Rebatendo as críticas japonesas, Luiz Fernando Furlan, presidente do conselho da BRF e ex-ministro de Desenvolvimento, Indústria e Comércio Exterior (MDIC), lembrou que o Brasil havia firmado um acordo para que o Japão adotasse o etanol como parte da mistura da gasolina usada em automóveis no país, o que já foi aprovado como lei no Japão, mas em caráter opcional, que nunca foi adotado na prática. Ele destacou que os carros japoneses vendidos no Brasil usam o etanol em seu discurso durante o evento.
Furlan lembrou, ainda, que, apesar de o Brasil ser o maior fornecedor de carne de frango ao Japão, paga uma alíquota de importação para os produtos in natura de 11,9%, enquanto que o México paga 7,1% e a Tailândia paga 3% para exportar frango cozido para aquele país. Além disso, só no ano passado o Japão passou a aceitar a carne suína exportada pelo Brasil.
- Me irrita muito quando alguém de fora vem aqui fazer críticas ao nosso sistema e não vê suas barreiras - reconheceu Furlan a jornalistas após o evento.
Sobre as críticas dos japoneses ao ambiente de negócios brasileiro, Murilo Ferreira, presidente da Vale - que tem participação de empresas japonesas em seu capital e sociedades em subsidiárias - disse que temos problemas, assim como eles e que não viu os apontamentos como um aspecto negativo.
- Na nossa vida, nossa experiência diz o seguinte: sempre que você dá dois passos, você encontra alguma coisa que tem de ser feita a frente.

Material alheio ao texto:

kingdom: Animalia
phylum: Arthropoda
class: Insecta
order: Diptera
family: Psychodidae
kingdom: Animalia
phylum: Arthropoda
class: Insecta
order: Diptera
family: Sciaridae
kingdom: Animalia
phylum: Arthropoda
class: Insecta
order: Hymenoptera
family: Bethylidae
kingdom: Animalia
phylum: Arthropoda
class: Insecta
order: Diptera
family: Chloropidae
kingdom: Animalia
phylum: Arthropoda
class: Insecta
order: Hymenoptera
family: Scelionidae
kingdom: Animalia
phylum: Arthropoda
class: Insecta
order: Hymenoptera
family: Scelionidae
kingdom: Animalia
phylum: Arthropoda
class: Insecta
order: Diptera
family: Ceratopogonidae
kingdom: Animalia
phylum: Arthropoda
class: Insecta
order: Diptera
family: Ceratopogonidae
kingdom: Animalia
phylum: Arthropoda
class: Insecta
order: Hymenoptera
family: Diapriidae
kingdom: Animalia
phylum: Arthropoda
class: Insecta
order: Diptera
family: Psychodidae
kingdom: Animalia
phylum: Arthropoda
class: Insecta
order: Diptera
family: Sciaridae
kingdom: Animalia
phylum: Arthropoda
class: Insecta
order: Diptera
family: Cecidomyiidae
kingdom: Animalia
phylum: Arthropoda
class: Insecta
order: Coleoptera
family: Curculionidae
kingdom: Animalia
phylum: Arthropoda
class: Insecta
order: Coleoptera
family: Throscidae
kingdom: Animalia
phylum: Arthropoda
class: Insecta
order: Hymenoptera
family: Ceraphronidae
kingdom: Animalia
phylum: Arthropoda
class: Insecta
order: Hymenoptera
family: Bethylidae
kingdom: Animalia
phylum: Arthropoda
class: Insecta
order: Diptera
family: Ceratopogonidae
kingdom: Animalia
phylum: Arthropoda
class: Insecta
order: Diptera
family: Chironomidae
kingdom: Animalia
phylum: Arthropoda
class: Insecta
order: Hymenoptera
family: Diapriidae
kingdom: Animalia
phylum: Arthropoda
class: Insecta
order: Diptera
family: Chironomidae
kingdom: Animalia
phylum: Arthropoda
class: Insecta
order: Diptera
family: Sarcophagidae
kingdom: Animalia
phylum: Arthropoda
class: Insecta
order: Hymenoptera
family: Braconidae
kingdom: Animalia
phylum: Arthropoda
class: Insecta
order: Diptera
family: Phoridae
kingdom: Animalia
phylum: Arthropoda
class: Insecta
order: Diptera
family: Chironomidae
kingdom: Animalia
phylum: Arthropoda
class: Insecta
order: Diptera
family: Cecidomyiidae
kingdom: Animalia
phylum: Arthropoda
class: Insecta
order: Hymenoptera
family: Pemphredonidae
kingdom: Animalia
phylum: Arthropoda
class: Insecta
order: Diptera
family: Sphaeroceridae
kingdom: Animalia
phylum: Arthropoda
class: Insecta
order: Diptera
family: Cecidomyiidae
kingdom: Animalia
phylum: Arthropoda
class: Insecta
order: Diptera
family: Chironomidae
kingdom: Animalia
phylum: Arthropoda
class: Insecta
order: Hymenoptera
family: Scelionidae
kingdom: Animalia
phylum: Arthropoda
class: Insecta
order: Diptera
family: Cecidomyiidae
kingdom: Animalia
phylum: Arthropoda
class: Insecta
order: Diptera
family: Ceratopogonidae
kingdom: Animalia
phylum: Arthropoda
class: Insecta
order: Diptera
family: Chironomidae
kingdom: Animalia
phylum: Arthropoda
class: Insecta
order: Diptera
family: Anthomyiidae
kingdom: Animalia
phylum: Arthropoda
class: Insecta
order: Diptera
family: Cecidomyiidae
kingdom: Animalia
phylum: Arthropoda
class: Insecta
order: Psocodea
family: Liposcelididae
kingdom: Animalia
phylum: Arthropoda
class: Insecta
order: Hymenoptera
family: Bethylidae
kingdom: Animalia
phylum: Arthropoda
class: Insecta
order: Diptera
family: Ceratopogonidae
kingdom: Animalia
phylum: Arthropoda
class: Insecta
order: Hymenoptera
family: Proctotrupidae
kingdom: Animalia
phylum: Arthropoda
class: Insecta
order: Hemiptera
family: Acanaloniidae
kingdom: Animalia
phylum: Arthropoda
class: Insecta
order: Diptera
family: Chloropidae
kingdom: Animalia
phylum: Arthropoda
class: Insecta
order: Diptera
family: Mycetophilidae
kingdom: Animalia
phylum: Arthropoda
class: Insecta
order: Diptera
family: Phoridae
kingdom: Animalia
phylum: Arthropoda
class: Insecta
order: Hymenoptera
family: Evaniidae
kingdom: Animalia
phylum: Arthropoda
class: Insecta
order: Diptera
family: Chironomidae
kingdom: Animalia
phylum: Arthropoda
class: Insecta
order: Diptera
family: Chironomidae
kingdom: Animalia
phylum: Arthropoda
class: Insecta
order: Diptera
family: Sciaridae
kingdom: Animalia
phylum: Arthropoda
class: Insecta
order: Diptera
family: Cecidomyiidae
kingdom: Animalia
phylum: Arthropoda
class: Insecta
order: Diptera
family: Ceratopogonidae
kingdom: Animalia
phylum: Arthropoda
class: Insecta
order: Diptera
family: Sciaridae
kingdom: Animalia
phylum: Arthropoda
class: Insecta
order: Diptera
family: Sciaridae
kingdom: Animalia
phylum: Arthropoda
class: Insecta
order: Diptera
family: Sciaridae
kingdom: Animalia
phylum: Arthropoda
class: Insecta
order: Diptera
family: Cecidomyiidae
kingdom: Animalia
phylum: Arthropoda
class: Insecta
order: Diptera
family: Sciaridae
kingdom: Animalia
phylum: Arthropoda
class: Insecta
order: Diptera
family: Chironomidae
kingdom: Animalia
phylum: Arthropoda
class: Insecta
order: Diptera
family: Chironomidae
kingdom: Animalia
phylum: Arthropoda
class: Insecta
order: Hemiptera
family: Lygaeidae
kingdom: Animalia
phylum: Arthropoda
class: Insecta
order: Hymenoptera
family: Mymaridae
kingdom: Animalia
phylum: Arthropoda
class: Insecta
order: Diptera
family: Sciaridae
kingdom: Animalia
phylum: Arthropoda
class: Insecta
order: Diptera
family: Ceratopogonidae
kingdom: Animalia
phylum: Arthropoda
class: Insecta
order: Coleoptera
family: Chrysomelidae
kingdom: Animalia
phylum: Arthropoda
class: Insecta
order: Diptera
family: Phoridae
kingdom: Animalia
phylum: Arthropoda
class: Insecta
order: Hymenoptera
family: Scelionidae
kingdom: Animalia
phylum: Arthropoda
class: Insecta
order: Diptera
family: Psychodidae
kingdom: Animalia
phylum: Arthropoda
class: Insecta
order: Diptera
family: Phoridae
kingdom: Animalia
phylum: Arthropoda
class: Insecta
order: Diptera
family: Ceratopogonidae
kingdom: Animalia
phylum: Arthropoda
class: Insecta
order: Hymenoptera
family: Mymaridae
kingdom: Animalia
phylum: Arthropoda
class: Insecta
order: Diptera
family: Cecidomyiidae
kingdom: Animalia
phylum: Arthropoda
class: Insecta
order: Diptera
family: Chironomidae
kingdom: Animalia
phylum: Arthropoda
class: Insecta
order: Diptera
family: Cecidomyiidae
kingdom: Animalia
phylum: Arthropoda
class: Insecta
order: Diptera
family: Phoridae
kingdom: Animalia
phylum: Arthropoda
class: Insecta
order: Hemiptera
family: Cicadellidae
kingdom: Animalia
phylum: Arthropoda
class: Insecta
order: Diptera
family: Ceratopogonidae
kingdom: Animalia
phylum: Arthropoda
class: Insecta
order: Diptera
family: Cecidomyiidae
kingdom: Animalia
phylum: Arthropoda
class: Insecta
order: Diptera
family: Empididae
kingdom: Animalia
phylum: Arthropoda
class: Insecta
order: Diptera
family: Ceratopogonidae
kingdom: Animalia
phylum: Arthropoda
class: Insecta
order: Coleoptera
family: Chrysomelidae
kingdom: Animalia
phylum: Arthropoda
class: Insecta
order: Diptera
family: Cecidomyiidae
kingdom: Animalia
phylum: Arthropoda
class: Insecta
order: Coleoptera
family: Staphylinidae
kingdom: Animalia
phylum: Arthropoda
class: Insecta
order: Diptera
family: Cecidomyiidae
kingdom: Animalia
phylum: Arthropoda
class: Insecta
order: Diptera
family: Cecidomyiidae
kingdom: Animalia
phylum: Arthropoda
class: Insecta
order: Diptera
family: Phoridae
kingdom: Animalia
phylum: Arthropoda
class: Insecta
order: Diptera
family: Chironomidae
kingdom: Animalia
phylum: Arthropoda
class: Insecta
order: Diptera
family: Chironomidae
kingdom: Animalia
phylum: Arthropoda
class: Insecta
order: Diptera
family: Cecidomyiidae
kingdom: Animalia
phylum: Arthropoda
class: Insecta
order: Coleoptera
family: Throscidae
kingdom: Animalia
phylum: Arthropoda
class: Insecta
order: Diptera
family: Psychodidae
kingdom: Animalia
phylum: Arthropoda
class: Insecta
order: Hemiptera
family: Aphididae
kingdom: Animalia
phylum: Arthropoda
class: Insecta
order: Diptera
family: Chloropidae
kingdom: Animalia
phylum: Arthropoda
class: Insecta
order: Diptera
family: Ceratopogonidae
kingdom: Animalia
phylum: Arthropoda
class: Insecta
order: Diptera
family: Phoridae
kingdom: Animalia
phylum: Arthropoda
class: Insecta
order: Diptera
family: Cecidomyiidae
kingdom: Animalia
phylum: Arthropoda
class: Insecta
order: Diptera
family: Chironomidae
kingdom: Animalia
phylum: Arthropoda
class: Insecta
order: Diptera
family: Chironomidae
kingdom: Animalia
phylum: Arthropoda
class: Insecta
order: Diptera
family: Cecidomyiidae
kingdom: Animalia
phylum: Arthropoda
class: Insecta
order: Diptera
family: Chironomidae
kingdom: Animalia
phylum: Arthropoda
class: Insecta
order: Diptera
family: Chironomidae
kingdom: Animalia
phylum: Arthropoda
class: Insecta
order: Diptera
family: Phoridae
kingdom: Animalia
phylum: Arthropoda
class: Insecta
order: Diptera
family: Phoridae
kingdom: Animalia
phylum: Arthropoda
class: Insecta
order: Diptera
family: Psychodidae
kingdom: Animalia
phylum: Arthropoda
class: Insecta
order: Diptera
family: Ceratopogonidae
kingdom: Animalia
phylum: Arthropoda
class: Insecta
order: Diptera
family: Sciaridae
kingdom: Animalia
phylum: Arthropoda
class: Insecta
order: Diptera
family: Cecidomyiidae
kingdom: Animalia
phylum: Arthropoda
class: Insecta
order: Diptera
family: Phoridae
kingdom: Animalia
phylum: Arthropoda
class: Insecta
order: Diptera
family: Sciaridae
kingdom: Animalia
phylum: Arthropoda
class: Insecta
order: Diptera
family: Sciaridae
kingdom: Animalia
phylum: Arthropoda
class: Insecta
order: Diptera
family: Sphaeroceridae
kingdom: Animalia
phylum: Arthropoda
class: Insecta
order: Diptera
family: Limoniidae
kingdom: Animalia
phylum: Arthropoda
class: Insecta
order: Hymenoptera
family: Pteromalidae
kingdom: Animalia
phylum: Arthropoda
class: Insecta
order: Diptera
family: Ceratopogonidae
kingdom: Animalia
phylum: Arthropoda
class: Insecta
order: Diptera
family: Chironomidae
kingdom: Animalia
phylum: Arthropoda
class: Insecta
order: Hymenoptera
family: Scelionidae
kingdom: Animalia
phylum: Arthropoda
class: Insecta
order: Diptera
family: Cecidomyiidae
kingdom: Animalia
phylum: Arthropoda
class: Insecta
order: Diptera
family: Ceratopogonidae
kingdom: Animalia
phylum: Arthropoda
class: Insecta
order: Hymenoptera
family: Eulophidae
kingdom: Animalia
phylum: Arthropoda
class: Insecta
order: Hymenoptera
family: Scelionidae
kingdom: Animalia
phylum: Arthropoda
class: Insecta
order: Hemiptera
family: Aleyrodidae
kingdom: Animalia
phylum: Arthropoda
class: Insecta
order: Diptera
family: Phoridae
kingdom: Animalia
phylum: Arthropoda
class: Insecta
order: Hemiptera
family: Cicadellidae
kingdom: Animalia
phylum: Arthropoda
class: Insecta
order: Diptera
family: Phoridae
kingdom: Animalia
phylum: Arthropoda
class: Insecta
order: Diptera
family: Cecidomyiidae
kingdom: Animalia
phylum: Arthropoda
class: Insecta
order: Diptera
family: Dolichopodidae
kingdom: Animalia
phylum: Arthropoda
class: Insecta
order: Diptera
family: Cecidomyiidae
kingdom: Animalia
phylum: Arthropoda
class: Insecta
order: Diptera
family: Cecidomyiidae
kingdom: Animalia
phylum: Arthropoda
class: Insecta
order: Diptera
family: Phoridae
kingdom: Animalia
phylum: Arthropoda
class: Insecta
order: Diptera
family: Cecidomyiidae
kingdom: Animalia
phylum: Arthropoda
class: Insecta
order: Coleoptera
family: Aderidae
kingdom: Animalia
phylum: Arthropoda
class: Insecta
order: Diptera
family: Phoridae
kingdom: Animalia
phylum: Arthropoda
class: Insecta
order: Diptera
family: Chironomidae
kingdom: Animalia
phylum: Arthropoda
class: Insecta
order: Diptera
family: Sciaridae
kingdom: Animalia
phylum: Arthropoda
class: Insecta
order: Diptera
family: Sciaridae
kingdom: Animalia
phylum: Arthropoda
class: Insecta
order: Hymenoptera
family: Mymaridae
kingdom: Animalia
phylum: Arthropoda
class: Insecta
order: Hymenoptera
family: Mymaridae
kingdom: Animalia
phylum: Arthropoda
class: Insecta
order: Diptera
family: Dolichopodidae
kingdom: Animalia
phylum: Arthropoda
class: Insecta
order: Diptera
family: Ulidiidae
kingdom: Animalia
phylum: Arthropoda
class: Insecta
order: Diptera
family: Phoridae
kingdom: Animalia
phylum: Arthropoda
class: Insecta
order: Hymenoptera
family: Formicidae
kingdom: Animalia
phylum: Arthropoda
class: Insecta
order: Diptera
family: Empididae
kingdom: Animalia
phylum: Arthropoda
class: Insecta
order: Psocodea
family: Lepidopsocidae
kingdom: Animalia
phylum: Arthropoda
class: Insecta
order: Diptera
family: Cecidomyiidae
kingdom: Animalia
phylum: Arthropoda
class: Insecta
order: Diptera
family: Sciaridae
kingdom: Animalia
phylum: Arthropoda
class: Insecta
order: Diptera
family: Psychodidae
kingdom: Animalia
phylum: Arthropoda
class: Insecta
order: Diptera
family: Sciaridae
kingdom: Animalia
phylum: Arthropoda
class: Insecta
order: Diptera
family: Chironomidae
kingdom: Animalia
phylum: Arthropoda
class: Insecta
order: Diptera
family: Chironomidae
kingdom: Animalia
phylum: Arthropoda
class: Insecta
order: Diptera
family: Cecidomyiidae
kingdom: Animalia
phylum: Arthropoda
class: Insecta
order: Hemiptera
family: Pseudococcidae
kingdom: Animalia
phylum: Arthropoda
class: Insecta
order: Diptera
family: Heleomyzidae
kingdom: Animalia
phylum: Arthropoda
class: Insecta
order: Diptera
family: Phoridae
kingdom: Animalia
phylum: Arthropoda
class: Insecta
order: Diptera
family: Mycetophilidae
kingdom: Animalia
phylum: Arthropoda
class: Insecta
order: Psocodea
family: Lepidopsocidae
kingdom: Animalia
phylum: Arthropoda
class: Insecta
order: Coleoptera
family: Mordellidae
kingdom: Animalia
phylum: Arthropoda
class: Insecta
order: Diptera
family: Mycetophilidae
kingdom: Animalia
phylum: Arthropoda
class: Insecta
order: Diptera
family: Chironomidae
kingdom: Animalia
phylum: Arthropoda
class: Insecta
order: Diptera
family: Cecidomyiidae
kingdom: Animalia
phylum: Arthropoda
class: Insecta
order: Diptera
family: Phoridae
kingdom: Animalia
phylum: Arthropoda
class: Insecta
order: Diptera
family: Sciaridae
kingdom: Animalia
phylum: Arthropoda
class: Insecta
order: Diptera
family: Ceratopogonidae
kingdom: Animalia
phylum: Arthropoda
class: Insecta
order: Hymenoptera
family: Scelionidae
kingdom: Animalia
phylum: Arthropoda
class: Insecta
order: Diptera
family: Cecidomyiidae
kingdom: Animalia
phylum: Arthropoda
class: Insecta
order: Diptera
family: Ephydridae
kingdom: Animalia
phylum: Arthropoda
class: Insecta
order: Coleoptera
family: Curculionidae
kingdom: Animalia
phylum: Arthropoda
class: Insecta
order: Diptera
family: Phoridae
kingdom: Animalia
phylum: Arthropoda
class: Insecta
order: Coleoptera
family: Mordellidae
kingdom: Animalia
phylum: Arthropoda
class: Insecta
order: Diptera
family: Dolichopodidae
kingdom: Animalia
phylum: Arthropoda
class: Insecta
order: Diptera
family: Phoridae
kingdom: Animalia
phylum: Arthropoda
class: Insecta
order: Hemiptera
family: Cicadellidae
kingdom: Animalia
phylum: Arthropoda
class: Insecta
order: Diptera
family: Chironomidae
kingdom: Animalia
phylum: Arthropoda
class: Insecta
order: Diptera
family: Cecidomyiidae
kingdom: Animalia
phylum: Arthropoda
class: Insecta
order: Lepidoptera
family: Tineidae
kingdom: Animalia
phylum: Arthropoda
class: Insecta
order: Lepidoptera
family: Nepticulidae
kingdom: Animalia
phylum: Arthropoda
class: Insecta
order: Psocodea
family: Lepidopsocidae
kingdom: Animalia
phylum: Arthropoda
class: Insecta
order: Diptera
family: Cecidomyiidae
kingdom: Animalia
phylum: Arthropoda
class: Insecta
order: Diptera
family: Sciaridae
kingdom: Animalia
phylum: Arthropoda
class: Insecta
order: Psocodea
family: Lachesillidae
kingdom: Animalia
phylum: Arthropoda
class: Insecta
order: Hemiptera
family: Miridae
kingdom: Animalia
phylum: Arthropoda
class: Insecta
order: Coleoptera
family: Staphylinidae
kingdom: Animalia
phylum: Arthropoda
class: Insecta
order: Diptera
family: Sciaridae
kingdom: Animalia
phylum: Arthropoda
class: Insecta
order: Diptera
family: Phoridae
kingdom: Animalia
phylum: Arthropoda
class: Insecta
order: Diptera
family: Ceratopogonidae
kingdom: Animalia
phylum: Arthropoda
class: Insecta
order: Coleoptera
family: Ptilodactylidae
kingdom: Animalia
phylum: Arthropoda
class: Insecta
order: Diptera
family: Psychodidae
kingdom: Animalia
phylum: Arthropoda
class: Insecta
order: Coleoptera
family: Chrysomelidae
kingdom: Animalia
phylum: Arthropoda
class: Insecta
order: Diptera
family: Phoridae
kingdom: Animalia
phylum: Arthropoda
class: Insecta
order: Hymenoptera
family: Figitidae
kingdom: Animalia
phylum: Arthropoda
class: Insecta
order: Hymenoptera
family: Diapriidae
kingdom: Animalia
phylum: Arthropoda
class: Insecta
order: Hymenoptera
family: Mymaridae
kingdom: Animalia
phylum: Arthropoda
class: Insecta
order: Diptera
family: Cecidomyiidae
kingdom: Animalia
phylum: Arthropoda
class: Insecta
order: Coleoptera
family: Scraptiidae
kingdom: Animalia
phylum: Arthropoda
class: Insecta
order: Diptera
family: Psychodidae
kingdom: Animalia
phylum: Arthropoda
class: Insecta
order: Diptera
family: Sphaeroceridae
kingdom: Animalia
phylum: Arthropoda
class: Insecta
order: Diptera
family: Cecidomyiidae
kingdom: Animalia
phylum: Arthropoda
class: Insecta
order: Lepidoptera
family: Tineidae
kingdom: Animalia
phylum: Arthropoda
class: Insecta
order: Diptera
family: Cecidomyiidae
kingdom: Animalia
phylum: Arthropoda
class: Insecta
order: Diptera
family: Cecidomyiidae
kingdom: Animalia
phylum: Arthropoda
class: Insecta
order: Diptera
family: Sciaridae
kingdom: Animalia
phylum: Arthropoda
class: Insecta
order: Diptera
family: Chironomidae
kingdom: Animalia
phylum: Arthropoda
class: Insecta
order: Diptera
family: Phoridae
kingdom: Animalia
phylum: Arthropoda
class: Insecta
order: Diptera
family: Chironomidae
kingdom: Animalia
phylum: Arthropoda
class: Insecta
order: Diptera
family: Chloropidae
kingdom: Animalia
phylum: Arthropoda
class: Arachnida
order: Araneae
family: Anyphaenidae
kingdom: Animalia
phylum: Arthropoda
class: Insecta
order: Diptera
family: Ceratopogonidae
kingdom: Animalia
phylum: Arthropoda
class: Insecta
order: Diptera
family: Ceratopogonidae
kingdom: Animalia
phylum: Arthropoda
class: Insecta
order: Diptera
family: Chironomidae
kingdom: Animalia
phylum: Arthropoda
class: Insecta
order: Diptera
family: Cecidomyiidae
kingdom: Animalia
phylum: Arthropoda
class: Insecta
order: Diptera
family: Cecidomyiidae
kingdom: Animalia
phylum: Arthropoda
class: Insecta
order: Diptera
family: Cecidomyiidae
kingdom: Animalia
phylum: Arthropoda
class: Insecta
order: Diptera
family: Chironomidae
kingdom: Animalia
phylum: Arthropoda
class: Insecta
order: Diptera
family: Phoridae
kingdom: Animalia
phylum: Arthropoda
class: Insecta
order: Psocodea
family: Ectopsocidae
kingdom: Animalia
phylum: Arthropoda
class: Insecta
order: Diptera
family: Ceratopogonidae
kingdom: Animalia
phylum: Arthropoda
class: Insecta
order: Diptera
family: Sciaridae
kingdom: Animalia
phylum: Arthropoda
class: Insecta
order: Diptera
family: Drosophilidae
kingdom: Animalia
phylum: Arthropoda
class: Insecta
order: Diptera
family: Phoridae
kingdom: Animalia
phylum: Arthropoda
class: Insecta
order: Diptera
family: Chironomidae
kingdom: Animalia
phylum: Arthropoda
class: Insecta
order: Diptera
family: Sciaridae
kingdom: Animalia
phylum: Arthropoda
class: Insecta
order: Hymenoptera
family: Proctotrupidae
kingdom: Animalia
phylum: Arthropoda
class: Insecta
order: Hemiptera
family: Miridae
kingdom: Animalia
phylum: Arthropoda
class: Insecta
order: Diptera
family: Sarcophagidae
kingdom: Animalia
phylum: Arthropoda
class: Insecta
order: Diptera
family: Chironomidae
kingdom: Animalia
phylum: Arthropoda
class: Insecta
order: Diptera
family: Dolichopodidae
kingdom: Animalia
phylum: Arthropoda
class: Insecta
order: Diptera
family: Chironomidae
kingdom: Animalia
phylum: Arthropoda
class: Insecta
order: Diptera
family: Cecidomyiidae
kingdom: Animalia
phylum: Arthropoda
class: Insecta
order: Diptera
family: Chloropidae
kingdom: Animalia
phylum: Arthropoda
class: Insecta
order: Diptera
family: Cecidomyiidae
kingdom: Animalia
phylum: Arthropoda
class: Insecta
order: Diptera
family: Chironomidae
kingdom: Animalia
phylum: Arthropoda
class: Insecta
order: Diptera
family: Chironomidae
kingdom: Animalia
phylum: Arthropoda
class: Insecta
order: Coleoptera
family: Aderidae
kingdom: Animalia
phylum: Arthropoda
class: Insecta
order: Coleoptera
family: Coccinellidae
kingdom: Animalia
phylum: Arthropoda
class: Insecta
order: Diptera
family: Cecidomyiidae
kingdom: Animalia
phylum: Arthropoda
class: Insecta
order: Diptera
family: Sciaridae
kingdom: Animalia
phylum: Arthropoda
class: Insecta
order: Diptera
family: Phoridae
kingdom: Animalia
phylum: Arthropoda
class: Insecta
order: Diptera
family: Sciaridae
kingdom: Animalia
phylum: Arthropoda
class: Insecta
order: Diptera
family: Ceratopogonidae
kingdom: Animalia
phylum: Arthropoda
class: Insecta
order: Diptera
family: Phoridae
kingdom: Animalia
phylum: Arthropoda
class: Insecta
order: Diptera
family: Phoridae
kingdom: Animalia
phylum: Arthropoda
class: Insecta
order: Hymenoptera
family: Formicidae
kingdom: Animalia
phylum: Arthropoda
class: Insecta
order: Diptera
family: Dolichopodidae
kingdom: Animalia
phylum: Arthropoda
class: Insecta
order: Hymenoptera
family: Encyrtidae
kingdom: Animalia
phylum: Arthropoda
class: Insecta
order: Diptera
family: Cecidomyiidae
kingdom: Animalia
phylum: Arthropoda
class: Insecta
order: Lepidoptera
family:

Eu acho que não temos que analisar dessa forma, mas temos de analisar o que temos de fazer melhor, para que o caminho seja mais facilitado. Eu não vi isso como um aspecto negativo, eu vi como alguma coisa que devemos remover. Nós mesmo sabemos das dificuldades que temos no Brasil, assim como eles têm. Se você estiver no Japão, numa reunião como essa, vão falar muito na burocracia, a política macroeconômica antes de Abe, isso é natural. São refinamentos, melhorias, o importante é caminharmos na direção correta.
Ferreira lembrou que a Vale tem novas parcerias com empresas daquele país para investimentos em Moçambique, especialmente na construção de uma ferrovia para exportar alimentos pelo corredor de Nacala e na construção de um porto de águas profundas.
- Para se ter uma ideia da transformação, Moçambique vai imediatamente deixar de ser importador de alimentos para ser exportador de alimentos - disse Ferreira.
Neste sábado, o primeiro-ministro irá para São Paulo, onde terá encontros com a comunidade nipo-brasileira e participará de evento empresarial.
As relações Brasil-Japão completarão 120 anos em 2015. O Japão é o mais tradicional parceiro do Brasil na Ásia e sexto sócio comercial no mundo. Em 2013, o comércio bilateral entre Brasil e Japão foi de US$ 15 bilhões.
Abe também se encontrou ex-jogadores brasileiros que atuaram no país, o técnico da seleção brasileira, Dunga.